The next morning I went out with the hope of discovering the capital of India, but I never suspected how soon my walk would turn into disappointment because of the intense harassment I’d get by begging children, and a whole brood of scammers. Also, my orange sneakers exercised a powerful magnetism on those people, especially on teenagers, who found it impossible not approaching closely to contemplate them.
I returned to the hotel (one for foreigners with the usual amenities of a conventional hotel) almost running, changing sidewalks to mislead the crowd of beggars and swindlers teenagers hovering around me. It wouldn’t be very different the next day, only that I knew what to expect on the street, among which the worst was the vision of child beggars, many of them crippled.
But then came the proverbial encounter with a rickshaw driver (bicycle taxis), about which I wrote a post earlier. I took his advice and bought the typical Indian clothes, with a long shirt almost to the knees.

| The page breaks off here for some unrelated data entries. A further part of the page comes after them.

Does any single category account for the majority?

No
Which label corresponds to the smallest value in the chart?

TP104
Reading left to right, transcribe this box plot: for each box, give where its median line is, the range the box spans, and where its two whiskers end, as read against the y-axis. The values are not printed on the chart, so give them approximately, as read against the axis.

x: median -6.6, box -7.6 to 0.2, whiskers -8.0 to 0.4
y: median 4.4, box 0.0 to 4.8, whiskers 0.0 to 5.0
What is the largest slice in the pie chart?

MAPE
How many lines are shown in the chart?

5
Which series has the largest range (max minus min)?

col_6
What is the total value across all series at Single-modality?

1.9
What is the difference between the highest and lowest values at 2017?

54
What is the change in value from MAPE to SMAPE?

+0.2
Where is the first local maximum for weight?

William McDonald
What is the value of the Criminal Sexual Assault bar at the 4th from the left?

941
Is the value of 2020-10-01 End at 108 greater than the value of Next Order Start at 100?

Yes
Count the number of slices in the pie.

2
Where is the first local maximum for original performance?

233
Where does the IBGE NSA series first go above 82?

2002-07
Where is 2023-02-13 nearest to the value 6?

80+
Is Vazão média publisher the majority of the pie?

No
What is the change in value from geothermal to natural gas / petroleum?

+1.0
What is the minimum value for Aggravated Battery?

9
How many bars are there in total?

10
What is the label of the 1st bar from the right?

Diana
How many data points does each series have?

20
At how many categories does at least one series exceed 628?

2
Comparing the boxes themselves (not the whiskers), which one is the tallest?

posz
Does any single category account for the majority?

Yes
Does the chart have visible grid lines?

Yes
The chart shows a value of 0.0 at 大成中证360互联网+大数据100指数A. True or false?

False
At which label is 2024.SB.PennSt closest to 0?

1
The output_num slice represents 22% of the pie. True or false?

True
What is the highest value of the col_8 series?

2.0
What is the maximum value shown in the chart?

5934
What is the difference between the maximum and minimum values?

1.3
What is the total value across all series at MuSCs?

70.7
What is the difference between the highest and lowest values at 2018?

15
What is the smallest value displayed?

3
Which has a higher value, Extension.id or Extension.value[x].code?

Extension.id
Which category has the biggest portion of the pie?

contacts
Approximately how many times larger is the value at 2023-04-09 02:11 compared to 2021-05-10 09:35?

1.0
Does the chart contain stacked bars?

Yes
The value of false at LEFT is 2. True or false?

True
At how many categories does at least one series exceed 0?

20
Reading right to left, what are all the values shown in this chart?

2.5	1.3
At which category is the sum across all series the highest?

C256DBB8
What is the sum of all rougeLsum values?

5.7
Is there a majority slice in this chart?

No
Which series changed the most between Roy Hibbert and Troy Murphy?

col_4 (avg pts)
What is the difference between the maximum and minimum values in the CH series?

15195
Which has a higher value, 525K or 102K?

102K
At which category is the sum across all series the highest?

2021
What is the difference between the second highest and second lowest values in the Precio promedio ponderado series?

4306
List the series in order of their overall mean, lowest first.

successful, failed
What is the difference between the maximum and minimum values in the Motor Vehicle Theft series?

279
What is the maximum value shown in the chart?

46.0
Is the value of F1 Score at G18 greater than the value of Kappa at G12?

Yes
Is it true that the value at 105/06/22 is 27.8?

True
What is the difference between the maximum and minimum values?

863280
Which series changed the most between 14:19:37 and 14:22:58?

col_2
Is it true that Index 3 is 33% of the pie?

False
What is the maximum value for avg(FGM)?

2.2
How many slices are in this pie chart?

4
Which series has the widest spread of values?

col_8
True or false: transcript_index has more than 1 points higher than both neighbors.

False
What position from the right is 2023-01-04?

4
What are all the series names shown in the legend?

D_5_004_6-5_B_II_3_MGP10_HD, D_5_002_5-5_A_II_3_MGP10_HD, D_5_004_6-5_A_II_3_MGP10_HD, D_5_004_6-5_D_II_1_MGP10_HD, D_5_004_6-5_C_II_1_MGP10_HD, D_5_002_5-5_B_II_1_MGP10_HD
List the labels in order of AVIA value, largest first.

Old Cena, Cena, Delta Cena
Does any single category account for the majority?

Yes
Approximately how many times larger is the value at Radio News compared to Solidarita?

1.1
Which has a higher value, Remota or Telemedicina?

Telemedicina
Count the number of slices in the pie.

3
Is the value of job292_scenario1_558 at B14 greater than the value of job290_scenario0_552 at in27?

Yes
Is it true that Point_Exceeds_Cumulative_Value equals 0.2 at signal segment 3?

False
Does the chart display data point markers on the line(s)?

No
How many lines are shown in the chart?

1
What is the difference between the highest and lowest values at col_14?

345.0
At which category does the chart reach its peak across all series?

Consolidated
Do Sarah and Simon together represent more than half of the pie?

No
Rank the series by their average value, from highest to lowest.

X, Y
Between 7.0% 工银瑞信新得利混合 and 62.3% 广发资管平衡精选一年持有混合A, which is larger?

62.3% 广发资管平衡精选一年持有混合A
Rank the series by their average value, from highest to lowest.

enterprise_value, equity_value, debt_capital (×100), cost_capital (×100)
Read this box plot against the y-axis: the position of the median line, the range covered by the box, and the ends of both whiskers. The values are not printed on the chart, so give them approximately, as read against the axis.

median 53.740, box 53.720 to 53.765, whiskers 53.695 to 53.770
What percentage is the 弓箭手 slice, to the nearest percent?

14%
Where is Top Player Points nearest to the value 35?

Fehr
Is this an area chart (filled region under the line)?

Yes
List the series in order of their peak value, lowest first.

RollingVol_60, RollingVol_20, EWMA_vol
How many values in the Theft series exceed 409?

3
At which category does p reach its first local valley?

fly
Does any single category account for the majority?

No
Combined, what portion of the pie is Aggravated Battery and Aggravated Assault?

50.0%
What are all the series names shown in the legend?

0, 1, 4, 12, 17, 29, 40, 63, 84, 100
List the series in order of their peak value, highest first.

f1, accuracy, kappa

The next morning, I went out dressed as an Indian, with some beard, and sandals instead of snickers… and Delhi became another city. Thereafter I could walk, take chai (tea with boiling milk), board a rickshaw, stroll through Old Delhi dodging the red spittle (wrapped betel leaves with stimulant effects), and even enjoy the ocean of colors, smells, and flavors.
India is strong; India is incomparable. At last I was able to travel not as a tourist but as another Indian, and I felt ready to begin a pilgrimage to visit the places where the Buddha lived 2500 years ago.